症状としましては、 何度も便意をもよおし、少量の便を何度もする場合(よく血液や粘液が混ざる)は 大腸性の下痢で、たいした事のないケースが殆どです。
一方、回数はそれ程多くないけれどほぼ必ず下痢で、体重食欲とも落ちてきている ようなら、小腸性の、もしくは他の内科的疾患に伴う下痢が疑われます。
これはかなり心配な状況です。診察必須です。
よくある下痢の原因としては
1. 食事の変化
お話から明らかに普段と違うものを食べた場合。
具体的にあげるとキリがないのですが、 食べ慣れないフードやおやつ、香辛料や油のいっぱいついたお肉など、また、くだものではこの時期、 梨や柿も下痢をおこしやすいように思います(経験的に言って)。野菜はたくさん食べると便が緩くなることが多いです。お菓子や、クリームいっぱいのケーキは膵臓にリスクがあると言われています。
2. お父さんのあたえるもの
お父さんはお酒を飲んでよい気分になると(お酒が入らなくても、ついつい)ろくでもないものを与えます。すると、翌日動物病院で犬が診察を受けることになります(経験的に言って…)。気をつけてくださいね。
2′. おじいちゃん、おばあちゃんのあたえるもの
お父さんと同様です!年輩の方は何度いっても聞いてくれませんが、犬もそのうち下痢しなくなるみたいです(ホント!?)
3. ストレス
恐怖、緊張、寒さなどに関係するストレスは下痢を引き起こします。
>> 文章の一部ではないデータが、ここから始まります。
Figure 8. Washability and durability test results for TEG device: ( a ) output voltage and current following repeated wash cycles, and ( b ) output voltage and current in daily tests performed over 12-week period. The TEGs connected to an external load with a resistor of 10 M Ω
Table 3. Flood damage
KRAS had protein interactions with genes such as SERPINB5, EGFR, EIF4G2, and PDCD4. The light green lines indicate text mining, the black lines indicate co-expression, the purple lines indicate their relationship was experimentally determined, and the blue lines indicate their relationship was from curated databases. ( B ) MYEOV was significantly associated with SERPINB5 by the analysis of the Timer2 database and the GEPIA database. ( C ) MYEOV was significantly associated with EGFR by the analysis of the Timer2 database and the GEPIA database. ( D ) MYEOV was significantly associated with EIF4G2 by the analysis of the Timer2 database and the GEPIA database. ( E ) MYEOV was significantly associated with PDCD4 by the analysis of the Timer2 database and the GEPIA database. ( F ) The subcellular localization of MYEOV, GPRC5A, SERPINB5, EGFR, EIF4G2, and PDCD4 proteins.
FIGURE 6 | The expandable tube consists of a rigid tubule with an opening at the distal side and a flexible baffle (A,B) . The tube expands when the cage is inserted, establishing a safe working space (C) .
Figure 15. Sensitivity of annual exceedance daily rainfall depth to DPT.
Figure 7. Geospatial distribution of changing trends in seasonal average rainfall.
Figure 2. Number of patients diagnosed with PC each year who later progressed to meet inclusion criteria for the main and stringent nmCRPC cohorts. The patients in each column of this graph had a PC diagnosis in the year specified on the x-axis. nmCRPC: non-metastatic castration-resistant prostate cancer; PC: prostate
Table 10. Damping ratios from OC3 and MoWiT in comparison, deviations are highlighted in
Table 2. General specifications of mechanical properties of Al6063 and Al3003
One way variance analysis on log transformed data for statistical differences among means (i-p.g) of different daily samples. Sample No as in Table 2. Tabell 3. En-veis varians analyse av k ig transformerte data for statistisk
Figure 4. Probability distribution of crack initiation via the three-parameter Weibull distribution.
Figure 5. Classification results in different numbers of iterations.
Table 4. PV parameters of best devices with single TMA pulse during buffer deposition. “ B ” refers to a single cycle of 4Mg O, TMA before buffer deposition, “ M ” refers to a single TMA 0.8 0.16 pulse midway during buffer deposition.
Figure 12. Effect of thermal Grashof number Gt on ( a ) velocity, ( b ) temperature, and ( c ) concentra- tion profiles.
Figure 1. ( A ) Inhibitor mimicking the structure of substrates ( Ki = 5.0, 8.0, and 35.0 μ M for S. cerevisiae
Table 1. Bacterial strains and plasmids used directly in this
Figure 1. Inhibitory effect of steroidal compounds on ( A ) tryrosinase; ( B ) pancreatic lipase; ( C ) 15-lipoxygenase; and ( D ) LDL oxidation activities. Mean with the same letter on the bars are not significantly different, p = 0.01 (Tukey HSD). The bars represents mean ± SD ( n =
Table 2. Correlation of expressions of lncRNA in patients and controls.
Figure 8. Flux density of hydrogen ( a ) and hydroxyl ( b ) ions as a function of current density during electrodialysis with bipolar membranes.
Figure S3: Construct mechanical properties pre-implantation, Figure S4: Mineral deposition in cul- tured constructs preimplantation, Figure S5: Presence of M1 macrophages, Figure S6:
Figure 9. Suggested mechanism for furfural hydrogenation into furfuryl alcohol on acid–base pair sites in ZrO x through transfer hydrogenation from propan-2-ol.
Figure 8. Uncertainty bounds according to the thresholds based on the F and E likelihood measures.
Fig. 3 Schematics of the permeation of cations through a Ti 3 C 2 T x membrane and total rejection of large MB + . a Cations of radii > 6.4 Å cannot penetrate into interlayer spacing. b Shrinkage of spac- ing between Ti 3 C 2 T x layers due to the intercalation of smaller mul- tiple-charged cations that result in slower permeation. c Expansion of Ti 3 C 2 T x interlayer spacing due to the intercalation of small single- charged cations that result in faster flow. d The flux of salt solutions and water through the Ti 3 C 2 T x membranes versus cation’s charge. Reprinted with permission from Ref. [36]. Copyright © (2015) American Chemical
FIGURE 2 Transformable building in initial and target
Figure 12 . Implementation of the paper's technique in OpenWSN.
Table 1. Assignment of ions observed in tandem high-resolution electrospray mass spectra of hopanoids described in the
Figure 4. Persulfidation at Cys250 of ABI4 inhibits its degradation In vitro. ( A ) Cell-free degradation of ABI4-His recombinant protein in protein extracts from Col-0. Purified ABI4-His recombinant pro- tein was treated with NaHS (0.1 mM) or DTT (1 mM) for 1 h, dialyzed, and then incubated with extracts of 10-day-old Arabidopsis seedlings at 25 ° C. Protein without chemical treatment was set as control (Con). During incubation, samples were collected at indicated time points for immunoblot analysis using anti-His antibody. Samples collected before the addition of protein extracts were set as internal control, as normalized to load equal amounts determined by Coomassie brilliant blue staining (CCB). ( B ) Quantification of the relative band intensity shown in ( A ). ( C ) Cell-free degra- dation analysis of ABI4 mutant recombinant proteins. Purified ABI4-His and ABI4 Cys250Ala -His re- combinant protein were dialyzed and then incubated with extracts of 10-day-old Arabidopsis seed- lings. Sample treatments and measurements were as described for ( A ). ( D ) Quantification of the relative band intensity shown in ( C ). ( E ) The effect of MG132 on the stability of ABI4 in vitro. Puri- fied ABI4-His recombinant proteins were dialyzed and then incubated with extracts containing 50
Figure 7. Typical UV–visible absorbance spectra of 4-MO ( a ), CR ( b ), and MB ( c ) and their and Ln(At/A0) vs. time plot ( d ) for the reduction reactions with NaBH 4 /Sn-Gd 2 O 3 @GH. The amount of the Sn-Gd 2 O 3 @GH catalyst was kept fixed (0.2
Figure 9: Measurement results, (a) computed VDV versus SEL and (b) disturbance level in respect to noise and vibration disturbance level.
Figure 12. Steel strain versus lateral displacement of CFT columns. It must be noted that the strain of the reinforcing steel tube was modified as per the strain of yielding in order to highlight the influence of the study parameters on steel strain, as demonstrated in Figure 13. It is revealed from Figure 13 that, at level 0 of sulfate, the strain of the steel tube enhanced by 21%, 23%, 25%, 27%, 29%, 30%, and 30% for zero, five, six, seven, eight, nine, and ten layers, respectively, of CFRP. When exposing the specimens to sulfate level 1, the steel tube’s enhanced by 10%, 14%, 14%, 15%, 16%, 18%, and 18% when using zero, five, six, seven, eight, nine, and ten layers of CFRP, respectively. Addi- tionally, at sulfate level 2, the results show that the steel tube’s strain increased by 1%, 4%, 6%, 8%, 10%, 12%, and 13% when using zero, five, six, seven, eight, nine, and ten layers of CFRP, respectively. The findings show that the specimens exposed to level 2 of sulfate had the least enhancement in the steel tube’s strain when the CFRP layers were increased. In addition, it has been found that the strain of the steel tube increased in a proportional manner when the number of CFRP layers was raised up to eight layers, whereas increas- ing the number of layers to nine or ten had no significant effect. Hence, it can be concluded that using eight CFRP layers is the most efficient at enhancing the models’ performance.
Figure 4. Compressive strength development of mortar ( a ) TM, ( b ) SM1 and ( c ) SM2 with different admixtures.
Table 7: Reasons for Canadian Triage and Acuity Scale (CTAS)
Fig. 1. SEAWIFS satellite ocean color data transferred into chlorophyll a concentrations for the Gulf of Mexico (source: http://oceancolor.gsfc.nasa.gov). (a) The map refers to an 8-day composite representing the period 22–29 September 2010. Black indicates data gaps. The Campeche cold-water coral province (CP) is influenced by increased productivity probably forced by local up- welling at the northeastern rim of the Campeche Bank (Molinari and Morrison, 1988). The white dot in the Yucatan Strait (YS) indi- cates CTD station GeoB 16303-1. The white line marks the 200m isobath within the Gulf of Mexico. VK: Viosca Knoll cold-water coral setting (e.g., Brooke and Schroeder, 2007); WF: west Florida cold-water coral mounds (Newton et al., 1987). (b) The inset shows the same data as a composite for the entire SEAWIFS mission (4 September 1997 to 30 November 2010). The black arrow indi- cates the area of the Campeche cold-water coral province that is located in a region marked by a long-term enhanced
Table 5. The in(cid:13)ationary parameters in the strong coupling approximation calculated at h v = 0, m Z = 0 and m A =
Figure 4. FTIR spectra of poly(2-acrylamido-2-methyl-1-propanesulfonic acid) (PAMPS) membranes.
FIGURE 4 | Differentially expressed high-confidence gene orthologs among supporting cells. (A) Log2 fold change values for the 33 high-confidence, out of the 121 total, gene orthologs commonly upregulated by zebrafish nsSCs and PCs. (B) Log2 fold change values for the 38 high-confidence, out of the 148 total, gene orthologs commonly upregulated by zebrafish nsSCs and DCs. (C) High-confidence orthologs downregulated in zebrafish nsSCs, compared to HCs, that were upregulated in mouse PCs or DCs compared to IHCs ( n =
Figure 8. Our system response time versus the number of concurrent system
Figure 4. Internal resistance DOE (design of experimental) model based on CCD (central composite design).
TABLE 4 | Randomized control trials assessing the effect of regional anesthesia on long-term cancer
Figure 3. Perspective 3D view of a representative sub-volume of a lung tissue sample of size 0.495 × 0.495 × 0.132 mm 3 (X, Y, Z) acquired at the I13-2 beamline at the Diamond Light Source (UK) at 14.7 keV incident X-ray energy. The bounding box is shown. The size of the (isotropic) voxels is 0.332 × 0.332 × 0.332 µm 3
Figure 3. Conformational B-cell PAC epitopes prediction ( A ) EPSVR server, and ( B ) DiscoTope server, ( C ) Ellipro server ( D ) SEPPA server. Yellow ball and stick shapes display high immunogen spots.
人間と一緒です。
4. 感染症
細菌やウイルスの感染
5. 寄生虫
成犬の場合、代表的な寄生虫は鞭虫(べんちゅう)でしょう。
粘液や血液を伴ったしぶり便が特徴。
6. 原因不明の出血性胃腸炎
何か、に胃腸が反応して出血性の下痢と嘔吐をおこします。飼主様にお話を聞いても一通り検査をしても、これといった原因を見つけられません。3-5日で治ります。
7. 小腸、大腸、肝臓、膵臓などさまざまな内臓の疾患に伴った下痢
通常小腸性の下痢です。
大体、このような原因に分けられるでしょうか。殆どの下痢は適切な治療と食事管理で治すことができます。 わんちゃんが繰り返し下痢をしたり、ずっと便が緩かったりする場合には病院に相談しましょう。
急に元気がなくなった(椎間板ヘルニアかも)
さっきまで元気に動き回っていたのに、気がつくとしっぽを垂れて、背中を丸めてしょんぼりしている。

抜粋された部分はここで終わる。